Cooperazione & Relazioni internazionali

Vivere in hotel sveglia alle 5 e mezza

di Redazione

Ore 5.30. Gli sfollati che lavorano e vivono sulla costa si alzano molto presto. Per continuare la loro vita ordinaria occorre mettersi in auto di buon’ora e fare centinaia di chilometri di autostrada e ore di coda al casello per arrivare al lavoro in tempo. Sono almeno 10mila i pendolari tra la costa e il capoluogo. Paolo è uno di loro. Una rapidissima colazione, poi via in auto.
Ore 8.15. Paolo arriva in ufficio. La sua casa è lì vicino. È un pensiero fisso. «Dopo il lavoro c’è sempre qualcosa da fare, torniamo nelle nostre case, anche per tener d’occhio quello che accade. Pure la burocrazia ci toglie tantissimo tempo».

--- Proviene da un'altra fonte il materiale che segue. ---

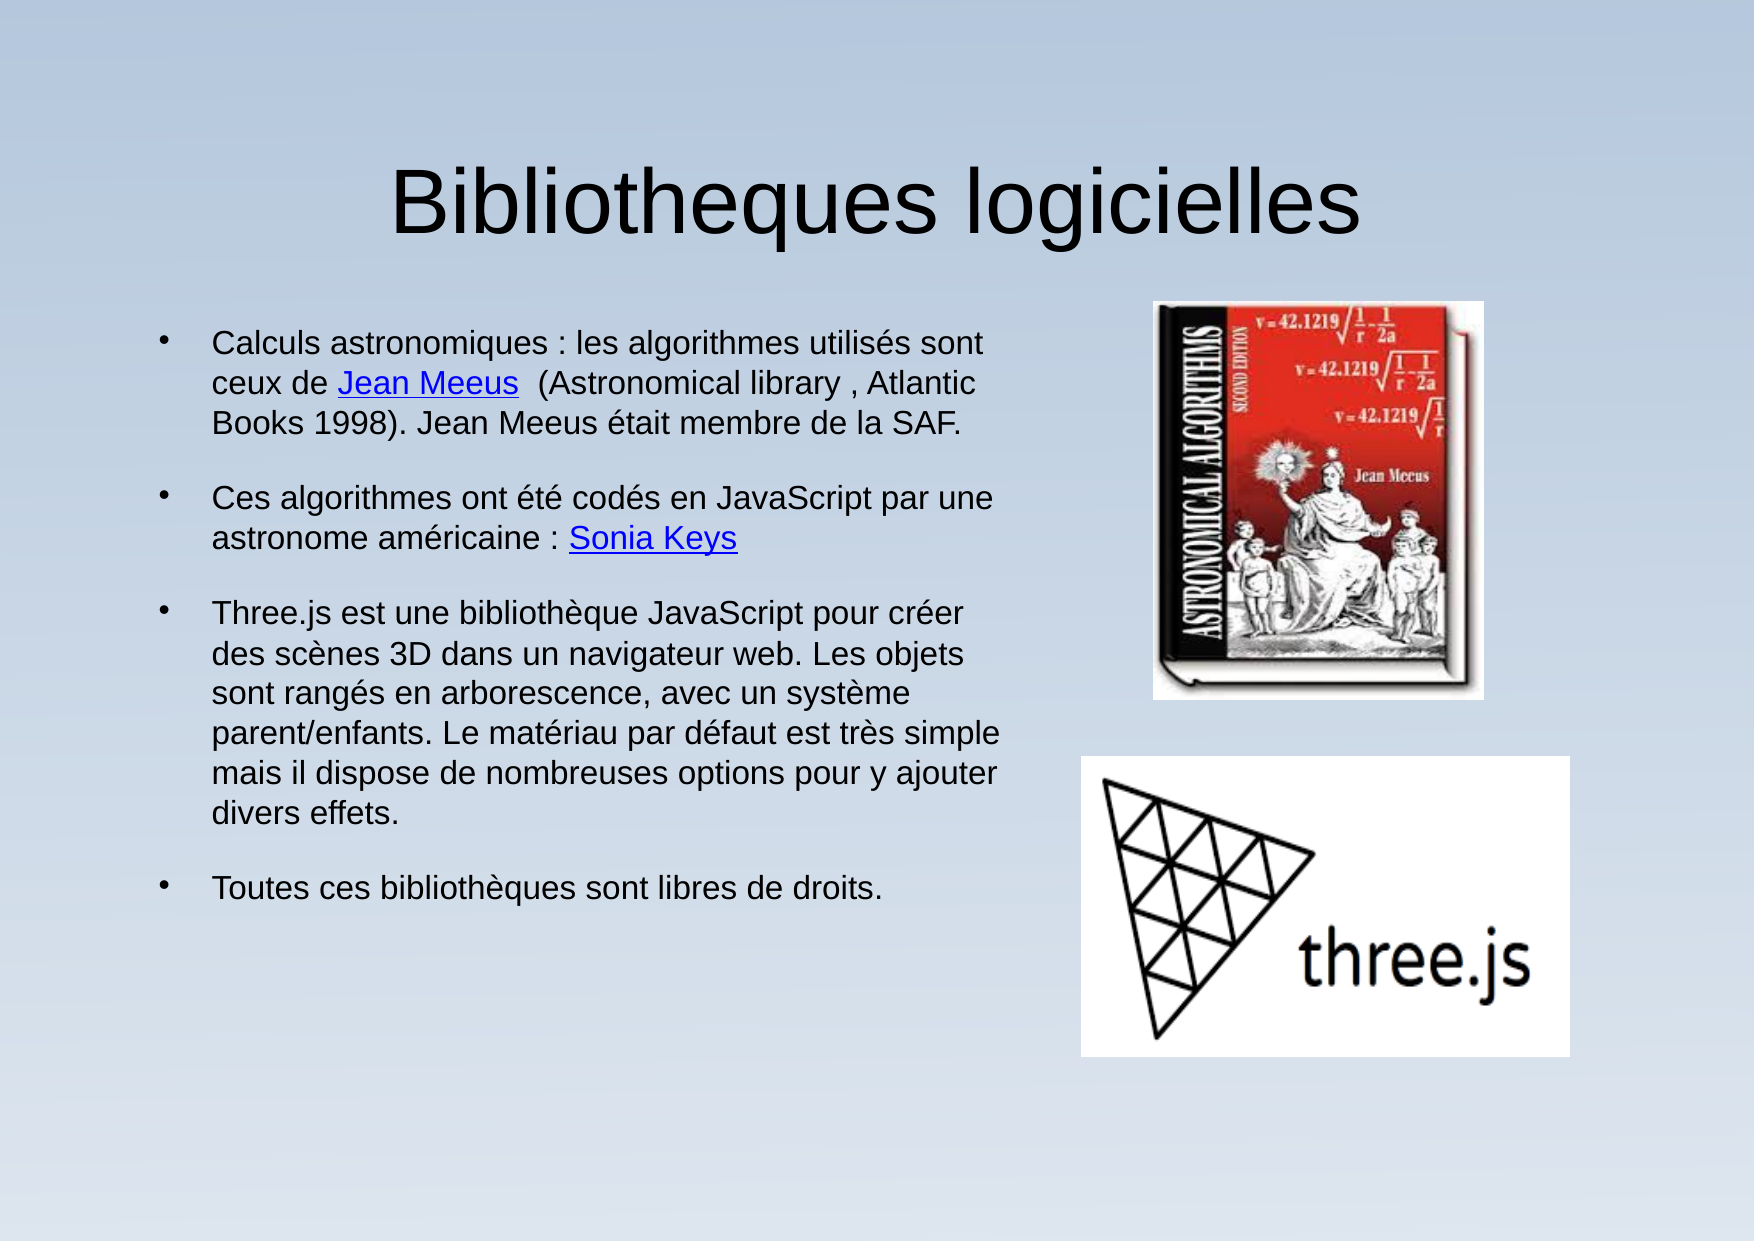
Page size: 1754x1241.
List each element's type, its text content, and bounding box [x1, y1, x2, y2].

picture [1153, 301, 1484, 700]
picture [1081, 756, 1570, 1057]
list Calculs astronomiques : les algorithmes utilisés sont ceux de Jean Meeus (Astronomical library , Atlantic Books 1998). Jean Meeus était membre de la SAF. Ces algorithmes ont été codés en JavaScript par une astronome américaine : Sonia Keys Three.js est une bibliothèque JavaScript pour créer des scènes 3D dans un navigateur web. Les objets sont rangés en arborescence, avec un système parent/enfants. Le matériau par défaut est très simple mais il dispose de nombreuses options pour y ajouter divers effets. Toutes ces bibliothèques sont libres de droits. [140, 321, 1023, 1021]
title Bibliotheques logicielles [140, 103, 1613, 291]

Ore 10. È dura soprattutto per gli anziani. Passano la giornata seduti fuori dagli hotel, aspettando che passi il tempo e vengano serviti i pasti. «Siamo totalmente impotenti, c’è qualcun altro che decide per noi. Intanto ci hanno messo quaggiù, così evitiamo di pensare», dice alle 10 del mattino Peppino Di Felice, pensionato di Bariciano, trattenendo le lacrime. Sono al mare, ma è come se non lo vedessero nemmeno. Con la testa stanno tra le macerie, i turisti gli passano davanti e loro quasi non li vedono.

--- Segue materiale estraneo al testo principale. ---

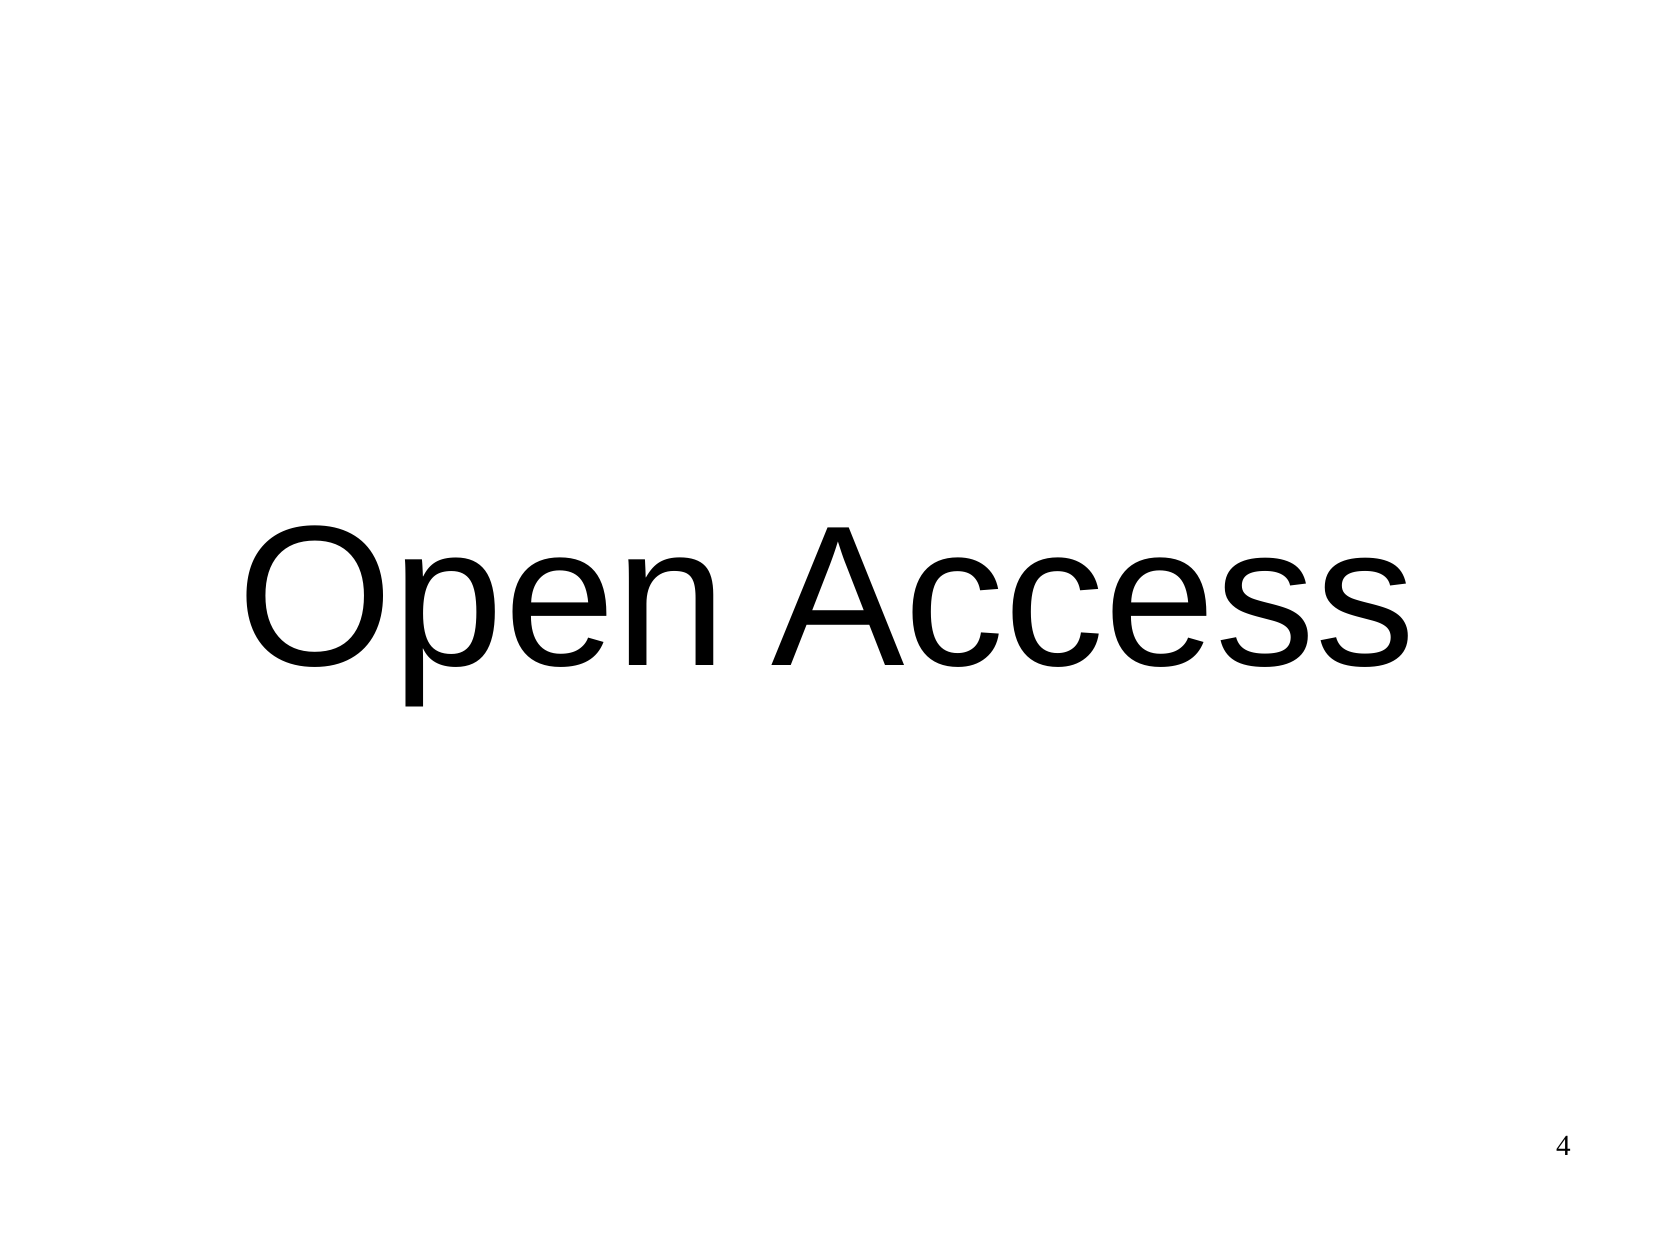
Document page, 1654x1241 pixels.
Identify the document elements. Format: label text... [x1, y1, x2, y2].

title Open Access [82, 484, 1571, 708]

Ore 16. Gli anziani sono ancora lì. A non far niente. «Viviamo come in un limbo, non ci manca niente, ma ci manca tutto. Ci mancano i muri di casa nostra, la quotidianità delle strade e i negozi che non ci sono più». I ragazzi e i bambini paiono disorientati. Sono stati inseriti nelle scuole della costa, ma da quando sono iniziate le vacanze, le famiglie sono lasciate a se stesse. «Mia nipote da quando stiamo qui è diventata una selvaggia», dice nonna Gigliola, ospite al Mion di Roseto. Ora in molti stanno iscrivendo i figli a L’Aquila, anche perché il desiderio di tornare è forte. Ma le mamme si preoccupano di che vita sarà, in una città distrutta.
Ore 20. «Da mangiare ci danno sempre le stesse cose e il cibo non è quello che servono ai turisti. Loro mangiano in un’altra sala, separati da noi», racconta Paolo, appena rientrato in hotel, «per questo molti si organizzano per cucinare con il fornelletto in camera».
Ore 22. I pensieri corrono. C’è un grande desiderio di normalità, difficile da raggiungere in un hotel o in campeggio. Il marchio di terremotato pesa addosso alle persone, che vorrebbero liberarsene e ricominciare a vivere. «È come se ci fossero gli aquilani da una parte, il resto del mondo dall’altra», dicono.